On the other hand, some studies have pointed out that several biomethane sources result in climate change. Plus, it is still a limited resource, predicted by experts to run out 40-50 years later eventually.
How Is It Produced?
Stage 1. Collect the biomass
Natural gas producers collect organic waste materials from multiple biomass sources, like food waste, wastewater solids, crop residues, or animal manure, to guarantee a steady feedstock supply for the next stages.
Stage 2. Stabilize and prepare the biomass
After the collection, biomass undergoes a preparation/stabilization phase adjusted according to the source materials. For instance:
- Animal manure/animal material is broken down and digested in tanks or lagoons for further optimization.
- Crop residues and food waste are shredded and divided to boost surface areas. Sometimes, manufacturers mix them with other organic materials or water to create a better breeding ground for anaerobic microorganisms.
- Wastewater solids are anaerobically digested to generate biogas, which is then separated to remove impurities like moisture, hydrogen sulfide, carbon dioxide, etc.
Step 3. Generate methane from the biomass
For biomass like animal manure, food waste, and wastewater, the organic matter is broken down in a non-oxygen environment to generate CH4/methane.
Regarding lignocellulosic materials (like energy crops, woody biomass, or crop residues), the process involves co-digestion, dry fermentation, and thermochemical conversions to transform the biomass into CH4 and CO2 through chemical reactions.
Step 4. Condition the gas
Manufacturers purify and convert methane into a higher-purity form (referred to as biomethane) to ensure the gas is usable for real-life applications.
How to Use Natural Gas In An Environmentally Friendly Way?
Use Less to Waste Less: The UK government is switching outdated iron pipelines with modern plastic pipes to reduce leaks and CO2e GHG emissions when transporting gas (according to Gov.uk).

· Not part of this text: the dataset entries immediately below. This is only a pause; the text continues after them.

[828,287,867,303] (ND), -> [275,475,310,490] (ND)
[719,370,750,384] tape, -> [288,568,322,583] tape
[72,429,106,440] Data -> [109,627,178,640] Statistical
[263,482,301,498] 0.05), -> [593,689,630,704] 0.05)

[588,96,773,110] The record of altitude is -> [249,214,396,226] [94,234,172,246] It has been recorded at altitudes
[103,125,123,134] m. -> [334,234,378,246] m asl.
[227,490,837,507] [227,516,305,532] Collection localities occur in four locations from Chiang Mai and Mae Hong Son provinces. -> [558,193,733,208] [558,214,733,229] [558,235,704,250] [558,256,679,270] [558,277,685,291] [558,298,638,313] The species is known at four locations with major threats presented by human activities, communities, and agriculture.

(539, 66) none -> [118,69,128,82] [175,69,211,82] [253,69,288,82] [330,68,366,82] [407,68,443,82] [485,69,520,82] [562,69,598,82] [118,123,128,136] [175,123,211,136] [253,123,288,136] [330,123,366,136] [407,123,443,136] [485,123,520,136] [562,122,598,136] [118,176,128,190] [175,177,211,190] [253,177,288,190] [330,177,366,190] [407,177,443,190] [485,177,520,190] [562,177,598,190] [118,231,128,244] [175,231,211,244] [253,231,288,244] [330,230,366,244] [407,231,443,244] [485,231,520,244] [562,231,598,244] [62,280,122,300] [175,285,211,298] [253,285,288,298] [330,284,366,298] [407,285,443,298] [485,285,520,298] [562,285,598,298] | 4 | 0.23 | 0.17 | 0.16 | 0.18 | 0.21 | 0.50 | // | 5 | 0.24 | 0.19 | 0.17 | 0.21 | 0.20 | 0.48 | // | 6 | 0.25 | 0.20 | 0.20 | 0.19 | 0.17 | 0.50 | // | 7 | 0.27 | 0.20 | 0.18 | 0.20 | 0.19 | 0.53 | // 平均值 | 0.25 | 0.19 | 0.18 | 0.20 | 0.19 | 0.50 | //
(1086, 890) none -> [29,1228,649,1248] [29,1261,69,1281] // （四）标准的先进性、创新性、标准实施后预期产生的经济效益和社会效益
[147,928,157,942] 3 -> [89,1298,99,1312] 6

Condensing boilers also use 8% less fuel than their predecessors.
Blend Hydrogen Into Natural Gas: Hydrogen is zero-emission and only generates water vapor during combustion. As a result, blending it with biomethane or other natural gas can minimize the grid’s carbon footprint dramatically.
Convert Your Network Into A Hydrogen-Based System: Some parts of your gas network can use only pure hydrogen to reduce the carbon footprint. We suggest replacing some of your home appliances or converting the methane into a lower-carbon option.
Combine Carbon Capture and Bio-Hydrogen: Though evidence of its efficiency is still insufficient, some scientists report that mixing carbon capture with bio-hydrogen (produced from the gasified biomass) can help cut down on atmospheric CO2.
Switch from Abiogenetic/Thermogenic Methane to Biogenic: As discussed, biomethane is the only renewable natural gas offering relatively the same benefits. This is clearly the best choice if you want to keep using natural gas for extended periods without contributing to the greenhouse effect.
Other Renewable Resources
Below are some common alternatives to natural gas:
- Solar energy: Solar systems store and capture the sun’s heat, which is later used for heating homes and further industrial processes.
- Wind energy: Wind is renewable, and its turbines can produce electricity to generate power.
- Nuclear energy: This low-carbon source of energy greatly contributes to electricity generation. However, problems regarding its waste disposal discourage many people.
- Ethanol: Ethanol is made of renewable feedstocks (sugarcane, corn, etc.) and is usually blended with gas to minimize greenhouse gas emissions in vehicles, especially flex-fuel cars.
Our article has explained why natural gas is a nonrenewable resource, with biomethane as the only exception. Other alternatives to natural gas, like solar power and wind power, are also worth a try, and you can consider our extra tips to use natural gas more wisely during heating and cooking.